* SOURCE:
Description
A quick and delicious Beef Teriyaki Stir-Fry recipe that combines tender flank steak with fresh vegetables and a savory sauce.
Ingredients
Scale
- 1 pound flank steak, thinly sliced against the grain
- 1 tablespoon vegetable oil
- 1 cup broccoli florets
- 1 red bell pepper, sliced
- 1 cup snap peas
- 2 green onions, sliced
- 3 cloves garlic, minced
- 1 teaspoon fresh ginger, grated
- 1/4 cup soy sauce
- 2 tablespoons brown sugar
- 1 tablespoon rice vinegar
- 1 tablespoon cornstarch
- 1/4 cup water
- 1 tablespoon sesame seeds (optional)
Instructions
- In a small bowl, whisk together soy sauce, brown sugar, rice vinegar, cornstarch, and water until smooth. Set aside.
- Heat vegetable oil in a large skillet or wok over medium-high heat. Add the sliced flank steak and cook for about 3-4 minutes, or until browned. Remove the beef from the skillet and set aside.

[Rows from a dataset]
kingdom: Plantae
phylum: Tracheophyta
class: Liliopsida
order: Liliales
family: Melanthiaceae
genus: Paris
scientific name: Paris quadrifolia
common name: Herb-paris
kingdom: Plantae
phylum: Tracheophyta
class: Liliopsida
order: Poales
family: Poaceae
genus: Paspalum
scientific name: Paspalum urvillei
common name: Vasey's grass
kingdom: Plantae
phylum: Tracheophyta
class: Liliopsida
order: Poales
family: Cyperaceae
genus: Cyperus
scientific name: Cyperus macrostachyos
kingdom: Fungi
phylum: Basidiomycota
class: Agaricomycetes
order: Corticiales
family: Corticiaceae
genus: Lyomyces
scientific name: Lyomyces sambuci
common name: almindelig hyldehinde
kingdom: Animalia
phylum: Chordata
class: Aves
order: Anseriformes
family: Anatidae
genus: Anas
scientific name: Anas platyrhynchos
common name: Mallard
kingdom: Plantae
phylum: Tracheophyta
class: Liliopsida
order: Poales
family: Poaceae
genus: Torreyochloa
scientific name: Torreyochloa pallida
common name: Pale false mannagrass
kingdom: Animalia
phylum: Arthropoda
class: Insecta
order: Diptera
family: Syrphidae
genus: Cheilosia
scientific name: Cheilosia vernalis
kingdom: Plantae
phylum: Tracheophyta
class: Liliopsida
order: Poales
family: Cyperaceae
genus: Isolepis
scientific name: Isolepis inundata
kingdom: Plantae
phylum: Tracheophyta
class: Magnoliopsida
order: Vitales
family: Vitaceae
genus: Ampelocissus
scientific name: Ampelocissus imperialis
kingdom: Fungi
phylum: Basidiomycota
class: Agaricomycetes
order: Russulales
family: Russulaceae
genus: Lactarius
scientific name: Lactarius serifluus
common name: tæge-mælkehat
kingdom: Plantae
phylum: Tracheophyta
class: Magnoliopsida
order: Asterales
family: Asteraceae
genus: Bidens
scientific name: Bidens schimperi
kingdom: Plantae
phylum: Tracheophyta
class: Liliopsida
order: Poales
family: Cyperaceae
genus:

* PROBLEMS:
- a) Which ingredients does the stir-fry recipe have you whisk together in a small bowl?
- b) In the stir-fry recipe, how long is the sliced flank steak cooked in the skillet?

* EXERCISE SOLUTIONS:
- a) Soy sauce, brown sugar, rice vinegar, cornstarch, and water.

- b) About 3-4 minutes, or until browned.